Walt Disney — Santa’s Workshop

It’s the night before Christmas and the elves are hard at work producing toys for Santa to deliver on Christmas. The North Pole is an engaging illustration of an economy and a good foundation for reviewing nominal and real GDP. The elves in Santa’s workshop illustrated assembly-line efficiency and tangible outputs based on the number of toys produced. Elves produce a wide range of toys including rocking horses, building blocks, and dolls. The assembly line scene can be used as a reminder about the difference between intermediate goods (such as the doll’s clothing) and the final good (the entire doll) and which items are counted toward GDP.

Thanks to Mandy Mandzik for the clip recommendation. Check out her working paper, All I Want for Christmas is an A on My Econ Final: A Holiday-Themed Review Class, for more Christmas-themed economics examples. The appendix includes hypothetical values for these products so that students can practice calculating real and nominal GDP.

# [What to do]
- A) In the Santa's Workshop note, what item is given as an example of an intermediate good?
- B) Reproduce everything in the Santa's Workshop note from "Walt Disney —" down to "counted toward GDP.".

# [Provided material]
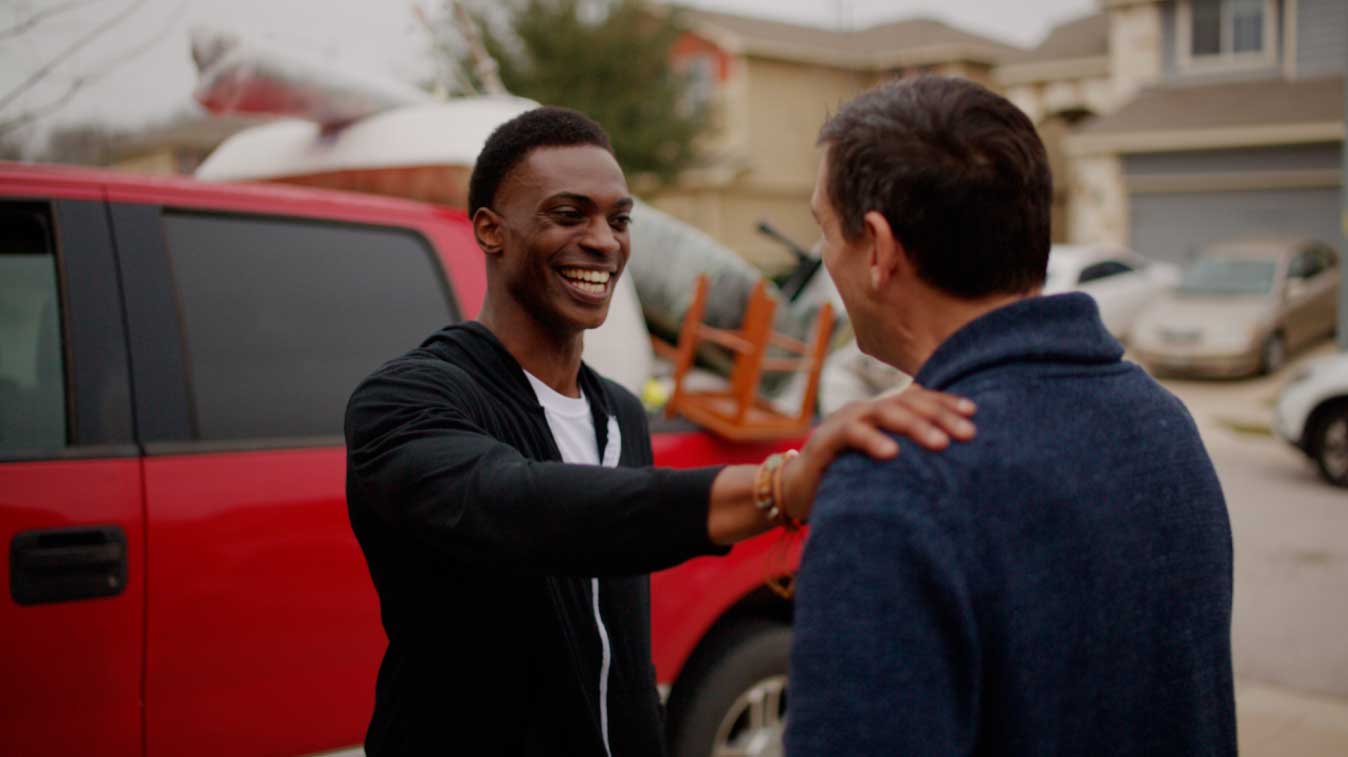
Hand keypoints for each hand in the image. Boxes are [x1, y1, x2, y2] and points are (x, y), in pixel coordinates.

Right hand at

# [Solved problems]
- A) The doll's clothing.

- B)
Walt Disney — Santa’s Workshop

It’s the night before Christmas and the elves are hard at work producing toys for Santa to deliver on Christmas. The North Pole is an engaging illustration of an economy and a good foundation for reviewing nominal and real GDP. The elves in Santa’s workshop illustrated assembly-line efficiency and tangible outputs based on the number of toys produced. Elves produce a wide range of toys including rocking horses, building blocks, and dolls. The assembly line scene can be used as a reminder about the difference between intermediate goods (such as the doll’s clothing) and the final good (the entire doll) and which items are counted toward GDP.